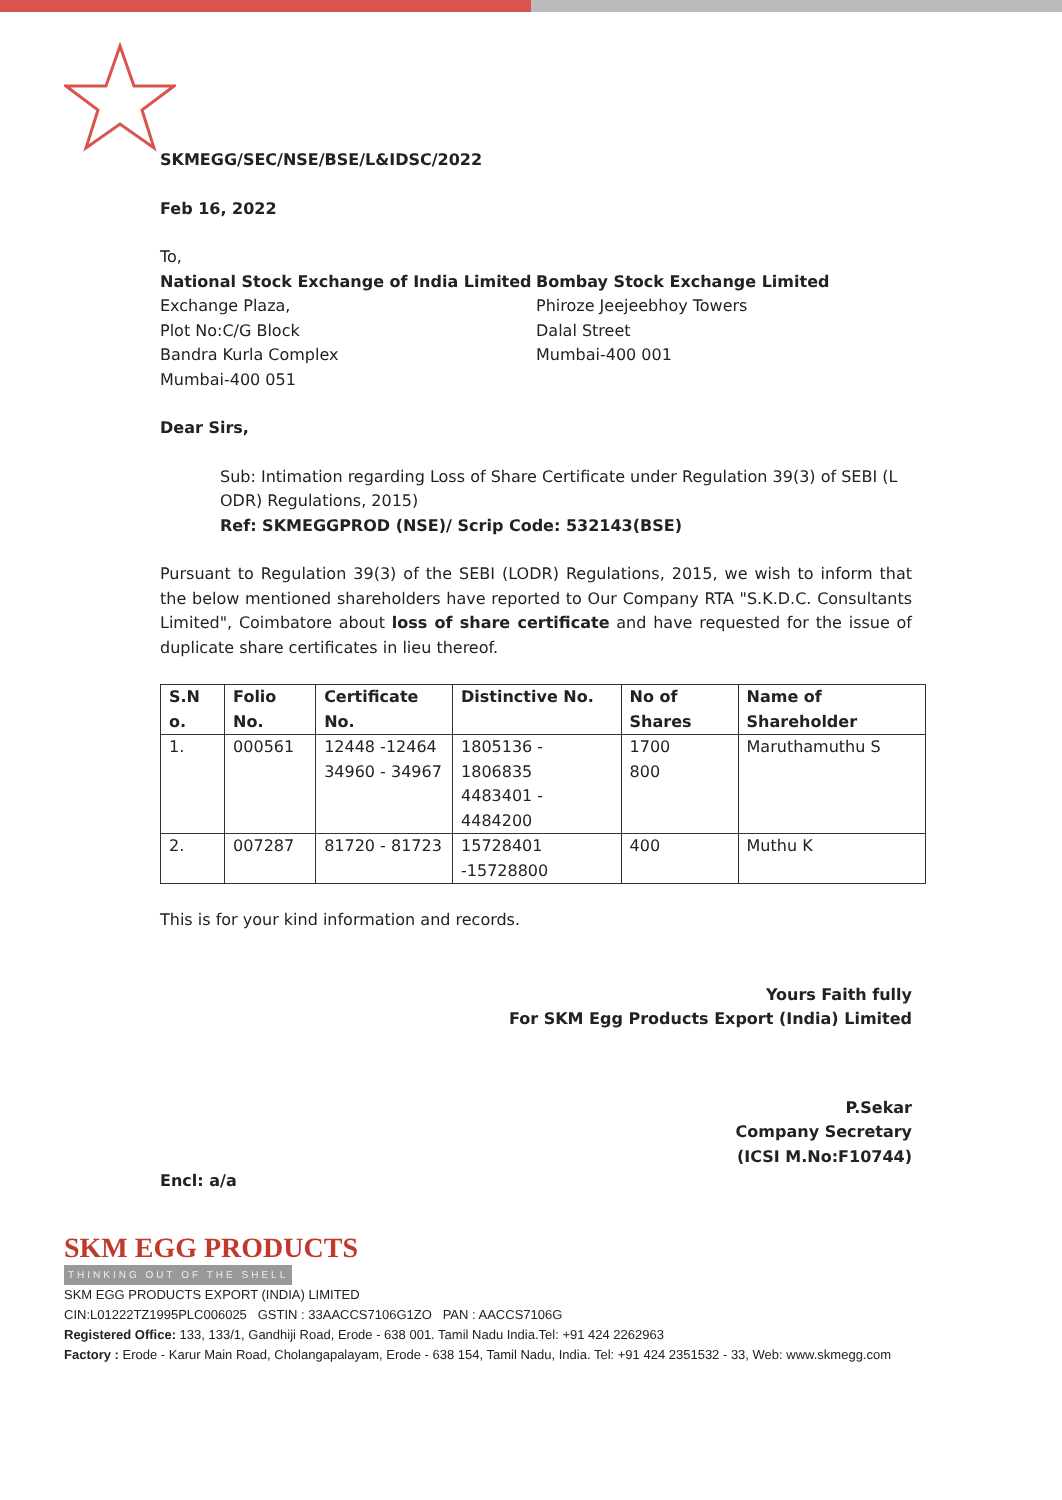SKMEGG/SEC/NSE/BSE/L&IDSC/2022
Feb 16, 2022
To,
National Stock Exchange of India Limited
Exchange Plaza,
Plot No:C/G Block
Bandra Kurla Complex
Mumbai-400 051
Bombay Stock Exchange Limited
Phiroze Jeejeebhoy Towers
Dalal Street
Mumbai-400 001
Dear Sirs,
Sub: Intimation regarding Loss of Share Certificate under Regulation 39(3) of SEBI (L ODR) Regulations, 2015)
Ref: SKMEGGPROD (NSE)/ Scrip Code: 532143(BSE)
Pursuant to Regulation 39(3) of the SEBI (LODR) Regulations, 2015, we wish to inform that the below mentioned shareholders have reported to Our Company RTA "S.K.D.C. Consultants Limited", Coimbatore about loss of share certificate and have requested for the issue of duplicate share certificates in lieu thereof.
| S.N o. | Folio No. | Certificate No. | Distinctive No. | No of Shares | Name of Shareholder |
| --- | --- | --- | --- | --- | --- |
| 1. | 000561 | 12448 -12464 34960 - 34967 | 1805136 - 1806835 4483401 - 4484200 | 1700 800 | Maruthamuthu S |
| 2. | 007287 | 81720 - 81723 | 15728401 -15728800 | 400 | Muthu K |
This is for your kind information and records.
Yours Faith fully
For SKM Egg Products Export (India) Limited
P.Sekar
Company Secretary
(ICSI M.No:F10744)
Encl: a/a
SKM EGG PRODUCTS
THINKING OUT OF THE SHELL
SKM EGG PRODUCTS EXPORT (INDIA) LIMITED
CIN:L01222TZ1995PLC006025 GSTIN : 33AACCS7106G1ZO PAN : AACCS7106G
Registered Office: 133, 133/1, Gandhiji Road, Erode - 638 001. Tamil Nadu India.Tel: +91 424 2262963
Factory : Erode - Karur Main Road, Cholangapalayam, Erode - 638 154, Tamil Nadu, India. Tel: +91 424 2351532 - 33, Web: www.skmegg.com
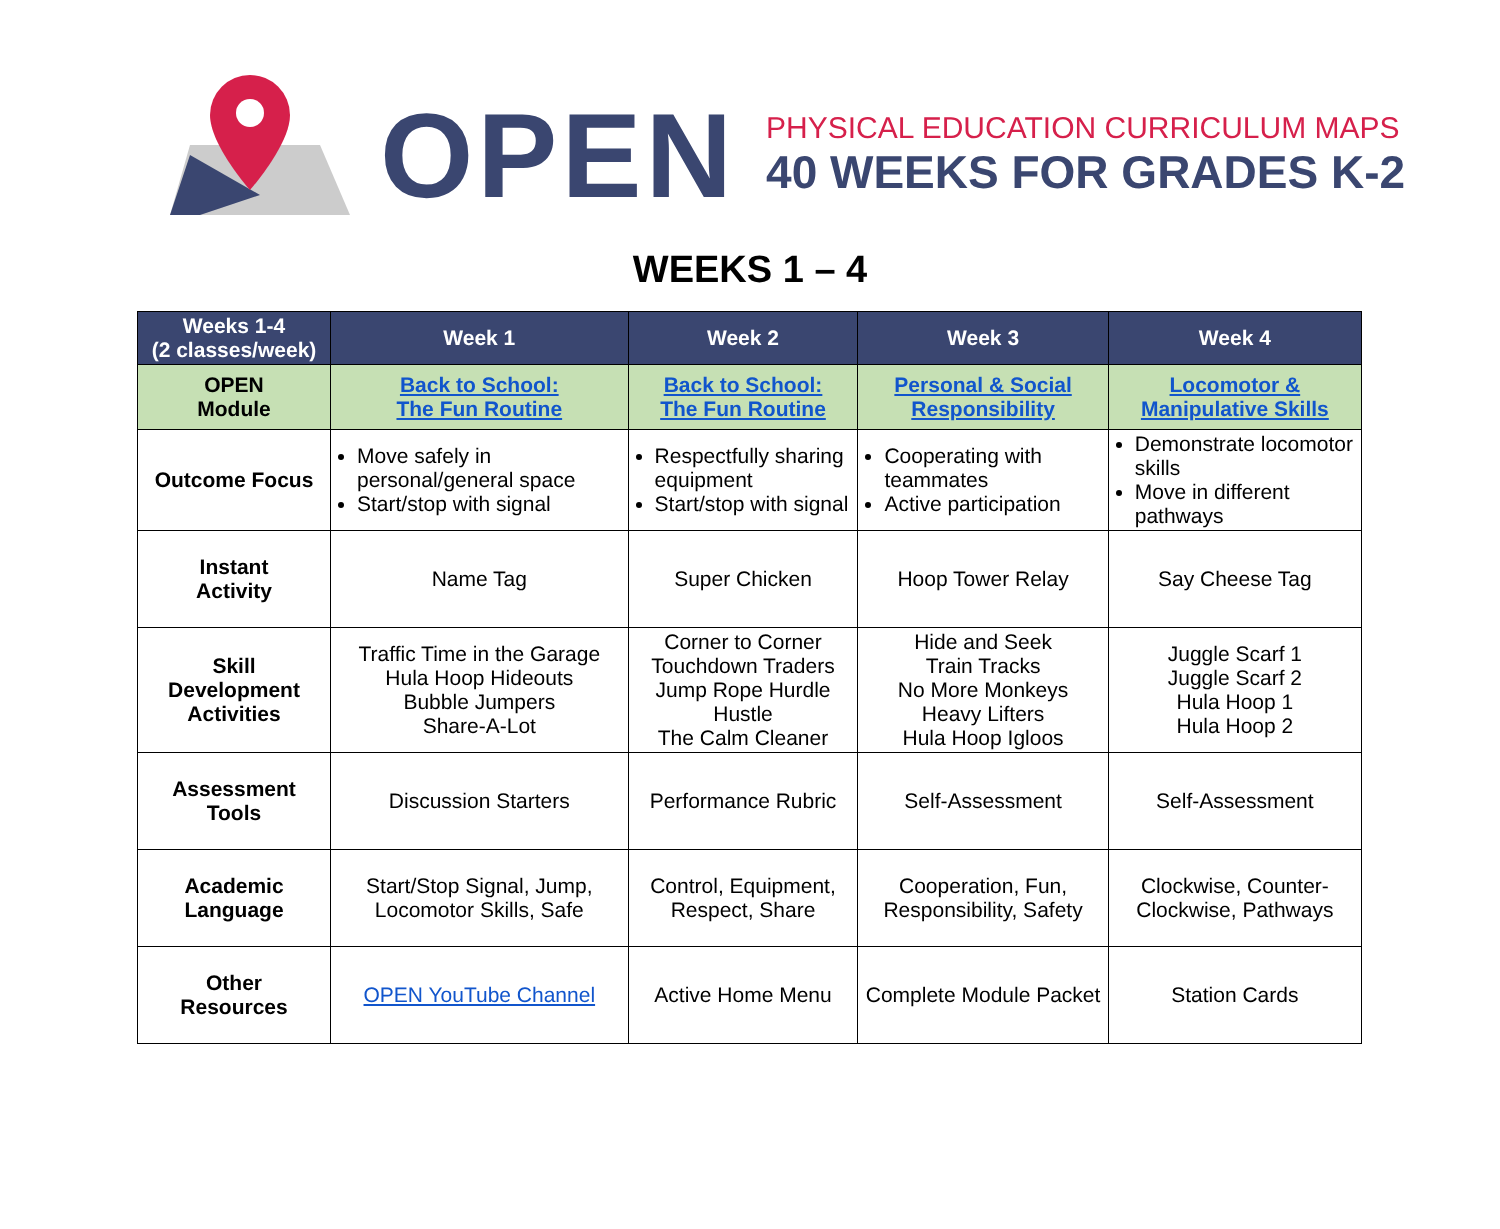OPEN
PHYSICAL EDUCATION CURRICULUM MAPS
40 WEEKS FOR GRADES K-2
WEEKS 1 – 4
| Weeks 1-4 (2 classes/week) | Week 1 | Week 2 | Week 3 | Week 4 |
| --- | --- | --- | --- | --- |
| OPEN Module | Back to School: The Fun Routine | Back to School: The Fun Routine | Personal & Social Responsibility | Locomotor & Manipulative Skills |
| Outcome Focus | Move safely in personal/general space Start/stop with signal | Respectfully sharing equipment Start/stop with signal | Cooperating with teammates Active participation | Demonstrate locomotor skills Move in different pathways |
| Instant Activity | Name Tag | Super Chicken | Hoop Tower Relay | Say Cheese Tag |
| Skill Development Activities | Traffic Time in the Garage Hula Hoop Hideouts Bubble Jumpers Share-A-Lot | Corner to Corner Touchdown Traders Jump Rope Hurdle Hustle The Calm Cleaner | Hide and Seek Train Tracks No More Monkeys Heavy Lifters Hula Hoop Igloos | Juggle Scarf 1 Juggle Scarf 2 Hula Hoop 1 Hula Hoop 2 |
| Assessment Tools | Discussion Starters | Performance Rubric | Self-Assessment | Self-Assessment |
| Academic Language | Start/Stop Signal, Jump, Locomotor Skills, Safe | Control, Equipment, Respect, Share | Cooperation, Fun, Responsibility, Safety | Clockwise, Counter-Clockwise, Pathways |
| Other Resources | OPEN YouTube Channel | Active Home Menu | Complete Module Packet | Station Cards |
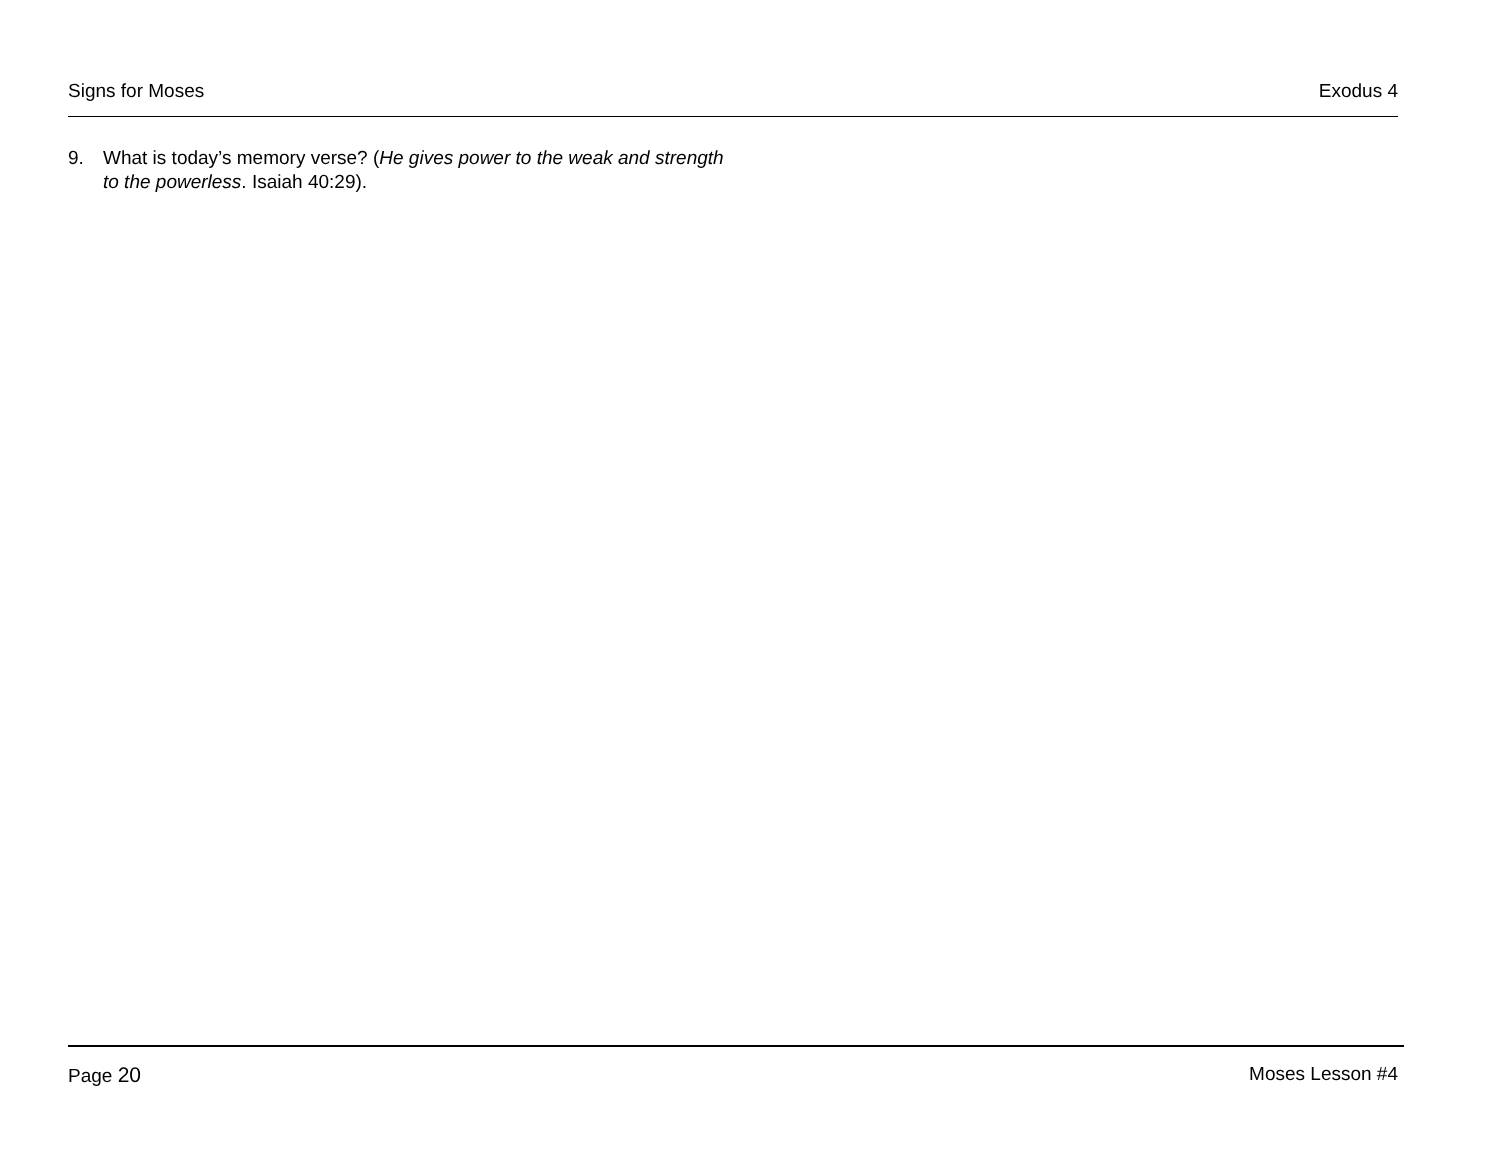Signs for Moses Exodus 4
9. What is today’s memory verse? (He gives power to the weak and strength to the powerless. Isaiah 40:29).
Page 20 Moses Lesson #4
==========
### ACTIVITY:
Return all lines in the data that include the word "Stock".

### WRITTEN SOLUTION:
National Stock Exchange of India Limited
Bombay Stock Exchange Limited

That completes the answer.